Timbit: Pets & Ponds sell it for $129.99 + shipping.  They also have the Flora for $159.99.


----------



## ncutler (Apr 26, 2010)

Another fish that came to mind for this tank would be dario darios. I've found they tend to be really curious, always in different areas of the tank.

This thread is definately tempting me since I just bought some green shrimp, and two kinds of micro rasboras from April.

I was curious on the Flora CO2 system. It looks as though it uses a similar size canister as paintball cylinders. Makes me wonder if you could buy them instead: http://www.petsandponds.com/en/aquarium-supplies/c378121399/p17624673.html


----------



## _TiDy_ (Apr 29, 2010)

ncutler said:


> Another fish that came to mind for this tank would be dario darios. I've found they tend to be really curious, always in different areas of the tank.
> 
> This thread is definately tempting me since I just bought some green shrimp, and two kinds of micro rasboras from April.
> 
> I was curious on the Flora CO2 system. It looks as though it uses a similar size canister as paintball cylinders. Makes me wonder if you could buy them instead: Fluval CO2 20 - Mini Pressurized CO2 Kit - Pets & Ponds


I took a look at the flora co2 system as well. I think the cost for running it in the long run is just too expensive. the co2 system by itself was like 100 dollars (with the larger of the two sizes of co2 canister). I can't imagine the canisters lasting very long either if you are trying to grow some fast growing plants. The bigger of the two sizes of co2 canisters are like 4 inches long? The canisters are non-refillable as well i believe. The small footprint is a definite plus though. I am running a paintball co2 system on my 40 gallon planted tank right now. The canisters are like 1 foot long and 3 inches (ish) in diameter and i go through about 2 canisters in a month (need to invest in a 10lb co2 system asap). I would think a bigger 5 or 10lb co2 system would be more cost efficient in the long run if you have the space for it. You could probably even split the co2 to multiple tanks as well since the ebi tanks are so small.


----------



## DR1V3N (Apr 22, 2010)

Sounds like you're running a 20 oz. Paintball can? That's actually a pretty impressive run rate for a 40G. You may want to save that setup for your Ebi instead no?

Fluval's making awesome tanks, but that co2 upkeep cost is asking a bit much for the sake of maintaining a clean look....


----------



## ncutler (Apr 26, 2010)

I went with the 10 lb CO2 route. Took me awhile to workout where leakage was occurring, but it's lasted 5 months so far on my 46G with no drop in pressure (though it decreases fast at the end). It's definitely splitable as well.

I also can't help to think of the cost to the environment for these systems, that alone is enough for me to avoid them.


----------



## teija (Sep 30, 2010)

════════

- _Using the information_:
1: Say whether each statement agrees with the aquarium CO2 thread. Answer yes or no for each one, and quote the words of the thread that decide it. (a) ncutler's 10 lb CO2 setup has run for five months on a 46-gallon tank. (b) _TiDy_ uses about four paintball canisters a month. (c) Pets & Ponds sells the Flora for $129.99.
2: Quote the aquarium CO2 thread from "Fluval's making awesome" up to and including "to avoid them.".
The material further down is not needed for anything here.

════════

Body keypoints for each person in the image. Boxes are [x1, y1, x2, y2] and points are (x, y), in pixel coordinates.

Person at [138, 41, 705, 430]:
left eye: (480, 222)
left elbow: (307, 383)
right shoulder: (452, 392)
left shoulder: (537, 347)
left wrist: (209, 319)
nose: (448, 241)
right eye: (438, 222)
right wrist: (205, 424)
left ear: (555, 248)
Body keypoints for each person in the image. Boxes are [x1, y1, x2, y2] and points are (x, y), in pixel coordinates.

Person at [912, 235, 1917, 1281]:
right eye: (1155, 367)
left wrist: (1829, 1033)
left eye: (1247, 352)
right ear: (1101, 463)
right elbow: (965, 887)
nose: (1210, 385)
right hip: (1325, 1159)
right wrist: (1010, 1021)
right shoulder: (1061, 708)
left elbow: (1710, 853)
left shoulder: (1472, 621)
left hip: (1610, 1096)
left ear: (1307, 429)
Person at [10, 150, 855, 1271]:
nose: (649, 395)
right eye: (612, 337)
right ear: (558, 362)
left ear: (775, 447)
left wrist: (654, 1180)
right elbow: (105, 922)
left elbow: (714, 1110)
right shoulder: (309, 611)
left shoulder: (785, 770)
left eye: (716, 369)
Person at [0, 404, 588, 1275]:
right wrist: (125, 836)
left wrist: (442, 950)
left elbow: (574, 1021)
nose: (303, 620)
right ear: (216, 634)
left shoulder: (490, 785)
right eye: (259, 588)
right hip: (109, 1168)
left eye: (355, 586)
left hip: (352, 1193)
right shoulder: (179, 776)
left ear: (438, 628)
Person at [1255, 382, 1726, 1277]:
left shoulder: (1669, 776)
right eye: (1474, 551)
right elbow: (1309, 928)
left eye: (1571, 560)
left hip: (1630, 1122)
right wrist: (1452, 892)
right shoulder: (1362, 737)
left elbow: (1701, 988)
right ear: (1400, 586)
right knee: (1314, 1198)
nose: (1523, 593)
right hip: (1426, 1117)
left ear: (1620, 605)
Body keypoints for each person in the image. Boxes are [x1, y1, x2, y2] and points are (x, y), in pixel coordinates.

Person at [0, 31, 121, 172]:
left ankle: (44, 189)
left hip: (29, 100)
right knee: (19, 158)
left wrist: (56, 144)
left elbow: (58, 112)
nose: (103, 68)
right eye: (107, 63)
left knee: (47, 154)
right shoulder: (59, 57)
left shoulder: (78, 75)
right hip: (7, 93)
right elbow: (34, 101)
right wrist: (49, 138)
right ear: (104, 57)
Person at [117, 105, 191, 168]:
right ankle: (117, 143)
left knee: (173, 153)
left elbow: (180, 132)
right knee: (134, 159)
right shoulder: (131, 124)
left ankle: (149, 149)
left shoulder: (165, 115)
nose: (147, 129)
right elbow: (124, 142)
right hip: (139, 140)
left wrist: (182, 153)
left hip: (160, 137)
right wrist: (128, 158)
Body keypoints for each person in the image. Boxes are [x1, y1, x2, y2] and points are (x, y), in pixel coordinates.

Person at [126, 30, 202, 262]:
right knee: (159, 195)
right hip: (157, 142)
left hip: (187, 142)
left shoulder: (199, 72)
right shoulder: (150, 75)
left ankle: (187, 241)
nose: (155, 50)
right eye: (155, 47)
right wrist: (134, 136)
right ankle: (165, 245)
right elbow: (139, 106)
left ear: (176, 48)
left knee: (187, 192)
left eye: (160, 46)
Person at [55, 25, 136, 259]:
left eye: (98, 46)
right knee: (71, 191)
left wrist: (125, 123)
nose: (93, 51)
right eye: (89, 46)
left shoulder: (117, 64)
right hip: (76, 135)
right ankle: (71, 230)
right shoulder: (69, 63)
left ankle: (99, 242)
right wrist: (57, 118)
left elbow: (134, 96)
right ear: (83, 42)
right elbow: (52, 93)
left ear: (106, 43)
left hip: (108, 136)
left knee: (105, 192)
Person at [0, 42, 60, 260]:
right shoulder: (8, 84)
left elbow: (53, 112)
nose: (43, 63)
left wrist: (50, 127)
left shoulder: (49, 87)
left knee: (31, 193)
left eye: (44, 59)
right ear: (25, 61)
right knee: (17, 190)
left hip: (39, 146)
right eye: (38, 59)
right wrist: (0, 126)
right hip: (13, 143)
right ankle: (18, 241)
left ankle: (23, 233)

════════

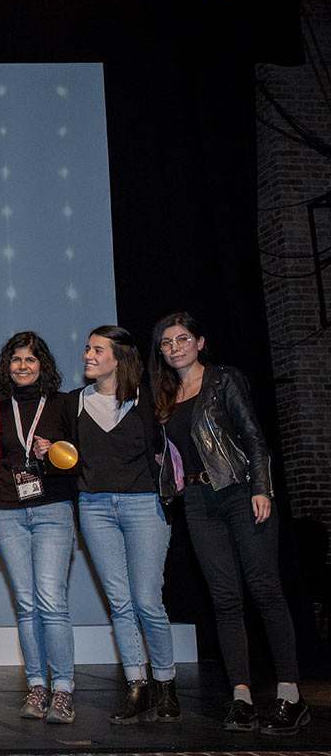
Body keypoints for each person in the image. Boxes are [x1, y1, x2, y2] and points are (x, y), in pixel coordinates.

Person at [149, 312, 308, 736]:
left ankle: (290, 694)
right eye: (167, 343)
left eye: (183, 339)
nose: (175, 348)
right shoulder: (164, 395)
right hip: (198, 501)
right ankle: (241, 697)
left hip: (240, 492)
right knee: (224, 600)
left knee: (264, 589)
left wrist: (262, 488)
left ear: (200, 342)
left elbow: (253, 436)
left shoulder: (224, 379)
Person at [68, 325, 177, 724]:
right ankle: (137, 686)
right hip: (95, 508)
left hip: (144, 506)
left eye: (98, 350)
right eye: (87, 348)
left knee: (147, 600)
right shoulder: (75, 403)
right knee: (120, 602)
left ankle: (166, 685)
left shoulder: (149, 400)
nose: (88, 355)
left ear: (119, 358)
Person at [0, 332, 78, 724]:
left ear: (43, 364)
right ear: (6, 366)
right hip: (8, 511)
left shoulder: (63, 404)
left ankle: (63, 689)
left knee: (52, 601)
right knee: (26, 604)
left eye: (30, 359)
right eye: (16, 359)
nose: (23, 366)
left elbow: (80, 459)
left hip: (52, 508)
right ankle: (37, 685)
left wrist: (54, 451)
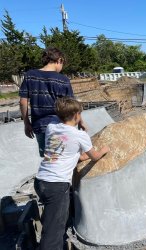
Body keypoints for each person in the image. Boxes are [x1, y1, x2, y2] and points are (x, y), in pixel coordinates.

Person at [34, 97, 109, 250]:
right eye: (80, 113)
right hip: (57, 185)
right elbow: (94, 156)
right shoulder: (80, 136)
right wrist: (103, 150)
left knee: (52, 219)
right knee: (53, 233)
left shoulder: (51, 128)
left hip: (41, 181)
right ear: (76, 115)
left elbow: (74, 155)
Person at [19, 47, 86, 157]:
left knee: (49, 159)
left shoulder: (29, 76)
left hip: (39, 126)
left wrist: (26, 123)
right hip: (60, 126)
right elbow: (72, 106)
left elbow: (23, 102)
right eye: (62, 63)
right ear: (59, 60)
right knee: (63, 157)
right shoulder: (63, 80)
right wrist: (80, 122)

════════

- _Answers to the problems_:
1:
(a) Yes: "it's lasted 5 months so far on my 46G with no drop in pressure"
(b) No: "i go through about 2 canisters in a month"
(c) No: "They also have the Flora for $159.99."

2:
Fluval's making awesome tanks, but that co2 upkeep cost is asking a bit much for the sake of maintaining a clean look....


----------



## ncutler (Apr 26, 2010)

I went with the 10 lb CO2 route. Took me awhile to workout where leakage was occurring, but it's lasted 5 months so far on my 46G with no drop in pressure (though it decreases fast at the end). It's definitely splitable as well.

I also can't help to think of the cost to the environment for these systems, that alone is enough for me to avoid them.